→ Your task
Tally the lines in the records below that contain the string "Recorded". Reply with the number alone.

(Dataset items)
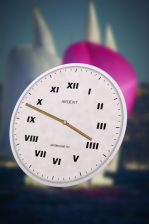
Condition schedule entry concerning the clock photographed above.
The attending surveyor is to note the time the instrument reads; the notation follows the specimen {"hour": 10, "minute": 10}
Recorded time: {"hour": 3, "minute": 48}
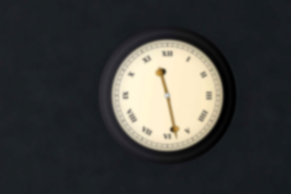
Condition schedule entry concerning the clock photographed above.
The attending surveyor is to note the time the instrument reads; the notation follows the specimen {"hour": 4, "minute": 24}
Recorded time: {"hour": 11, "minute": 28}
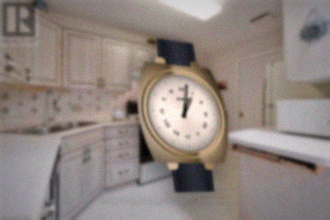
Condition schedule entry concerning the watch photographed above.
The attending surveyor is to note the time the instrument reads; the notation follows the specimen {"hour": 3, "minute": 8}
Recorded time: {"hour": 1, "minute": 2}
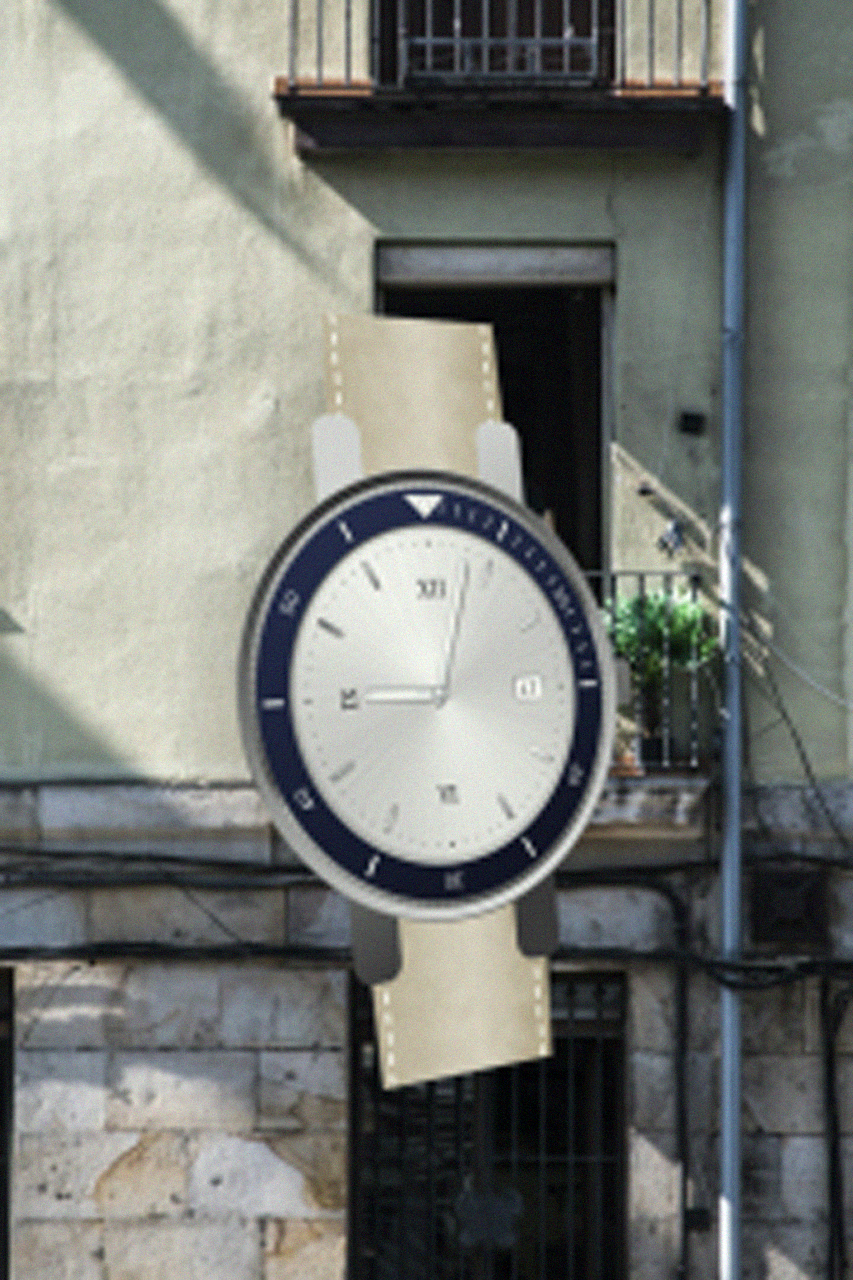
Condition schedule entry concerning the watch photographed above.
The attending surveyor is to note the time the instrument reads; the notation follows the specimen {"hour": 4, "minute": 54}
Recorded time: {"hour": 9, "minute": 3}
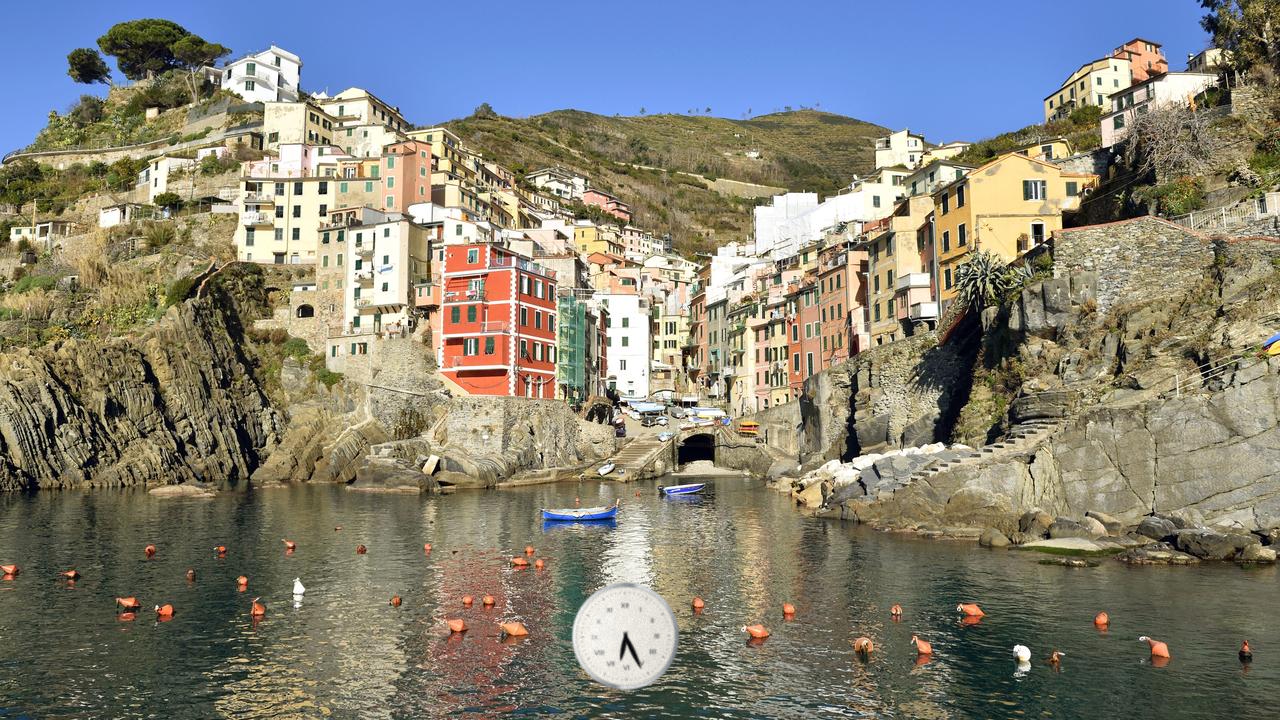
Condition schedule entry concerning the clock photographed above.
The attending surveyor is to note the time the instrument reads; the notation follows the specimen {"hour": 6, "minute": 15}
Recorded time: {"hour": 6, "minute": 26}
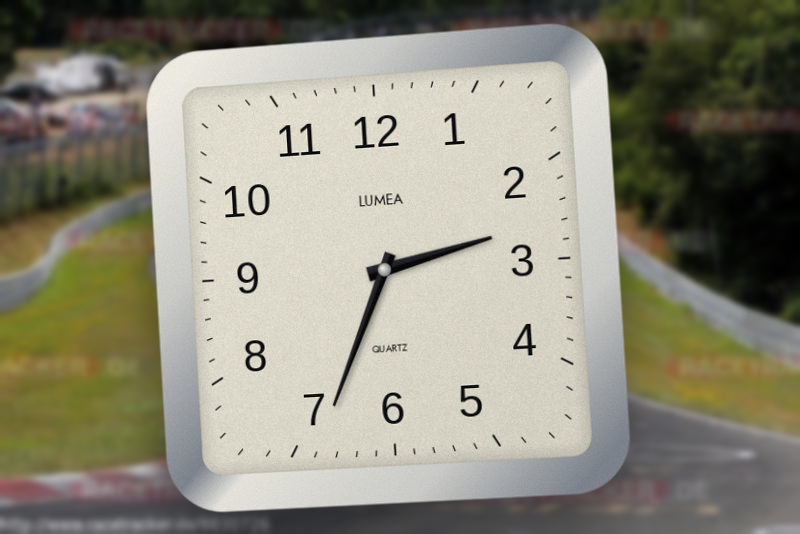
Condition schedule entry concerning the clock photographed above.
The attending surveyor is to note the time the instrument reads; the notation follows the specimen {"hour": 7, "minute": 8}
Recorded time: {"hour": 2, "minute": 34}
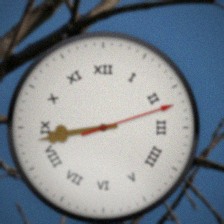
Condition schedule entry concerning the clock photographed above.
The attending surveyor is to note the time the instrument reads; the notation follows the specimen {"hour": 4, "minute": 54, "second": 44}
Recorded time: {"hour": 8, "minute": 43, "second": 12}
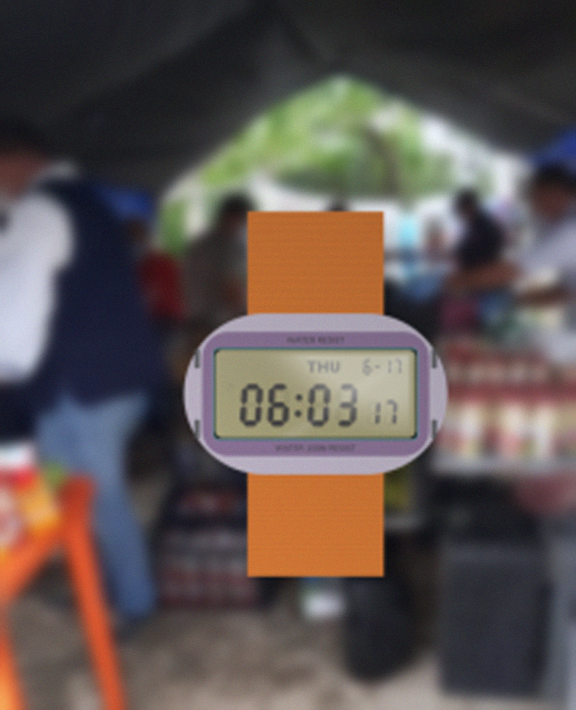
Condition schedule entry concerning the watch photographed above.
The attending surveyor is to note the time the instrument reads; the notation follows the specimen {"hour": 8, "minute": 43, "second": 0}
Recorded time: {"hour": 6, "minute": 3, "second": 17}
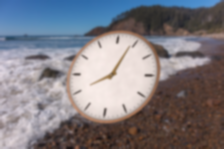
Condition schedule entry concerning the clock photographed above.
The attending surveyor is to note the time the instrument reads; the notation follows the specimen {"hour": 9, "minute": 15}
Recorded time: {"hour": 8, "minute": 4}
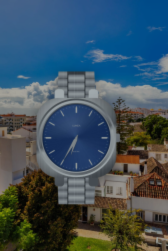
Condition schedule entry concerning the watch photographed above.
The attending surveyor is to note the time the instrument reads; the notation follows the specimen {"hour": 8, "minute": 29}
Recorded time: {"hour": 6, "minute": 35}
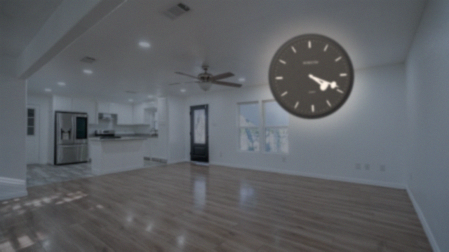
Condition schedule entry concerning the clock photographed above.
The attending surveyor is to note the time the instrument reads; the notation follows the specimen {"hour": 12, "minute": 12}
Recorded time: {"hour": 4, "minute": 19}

→ Answer to this task
11